Temp views are session-scoped; they disappear when the session ends. Global temp views live in the global_temp database and are visible across sessions until explicitly dropped.

await df.createOrReplaceTempView("events");
await df.createOrReplaceGlobalTempView("events_global");
await catalog.dropTempView("events"); // returns boolean
await catalog.dropGlobalTempView("events_global");

createTable registers a managed or external table backed by a file format:

import { StructType, StructField } from "@spark-connect-js/node";
const schema = new StructType([
new StructField("id", "long"),
new StructField("name", "string"),
new StructField("value", "double"),
]);
const created = catalog.createTable("demo_table", {
source: "parquet",
schema,
path: "/tmp/demo", // optional, omit for a managed table
options: { compression: "snappy" },
});
await created.collect(); // returns an empty DataFrame

For INSERT / OVERWRITE / MERGE semantics, use the DataFrame writer instead.

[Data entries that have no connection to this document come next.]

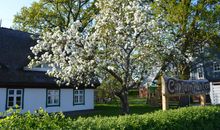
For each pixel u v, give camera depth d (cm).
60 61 1434
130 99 4984
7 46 2639
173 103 3812
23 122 558
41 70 2636
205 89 1425
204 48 2612
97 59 1370
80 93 2942
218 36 2517
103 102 3888
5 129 521
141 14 1359
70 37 1366
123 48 1410
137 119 721
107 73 1488
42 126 555
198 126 912
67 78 1481
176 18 2403
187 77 2277
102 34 1413
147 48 1462
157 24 1488
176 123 809
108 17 1423
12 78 2353
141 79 1445
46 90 2622
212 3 2539
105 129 622
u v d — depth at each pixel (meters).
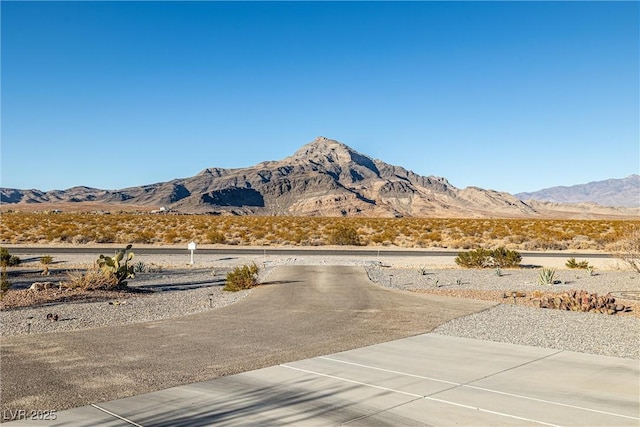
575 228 62.28
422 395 7.14
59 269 26.78
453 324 12.32
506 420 6.22
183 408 6.62
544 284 21.03
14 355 9.31
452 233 57.84
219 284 21.52
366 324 12.33
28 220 72.25
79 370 8.33
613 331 11.54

await catalog.listFunctions().collect(); // every SQL function registered on the server
await catalog.functionExists("count");
await catalog.getFunction("count").collect(); // metadata row with return type, signature, etc.

The catalog cache controls in-memory persistence for named tables and views. Useful when you plan to query the same relation several times in a session.

await catalog.cacheTable("events");
await catalog.isCached("events"); // true
await catalog.uncacheTable("events");
await catalog.cacheTable("events");
await catalog.clearCache(); // drops every cached relation

For caching intermediate DataFrames (not named tables), use df.cache() / df.persist(...) / df.unpersist() directly.

Spark caches file listings and partition metadata. After an out-of-band change to underlying storage, refresh explicitly:

await catalog.refreshTable("events");
await catalog.refreshByPath("s3://bucket/events/");
await catalog.recoverPartitions("events"); // re-discovers Hive-style partitions
import { connect, StructType, StructField } from "@spark-connect-js/node";
const spark = connect("sc://localhost:15002");
const catalog = spark.catalog;
console.log("Catalog:", await catalog.currentCatalog());
console.log("Database:", await catalog.currentDatabase());
const employees = spark.sql(`
SELECT * FROM VALUES
('Alice', 'Engineering', 90000),
('Bob', 'Marketing', 75000)
AS employees(name, department, salary)
`);
await employees.createOrReplaceTempView("employees");
console.log(await catalog.tableExists("employees"));
console.table(await catalog.listColumns("employees").collect());
await catalog.cacheTable("employees");
console.log("cached?", await catalog.isCached("employees"));
await catalog.dropTempView("employees");
await spark.stop();

The full runnable version is in examples/node-catalog.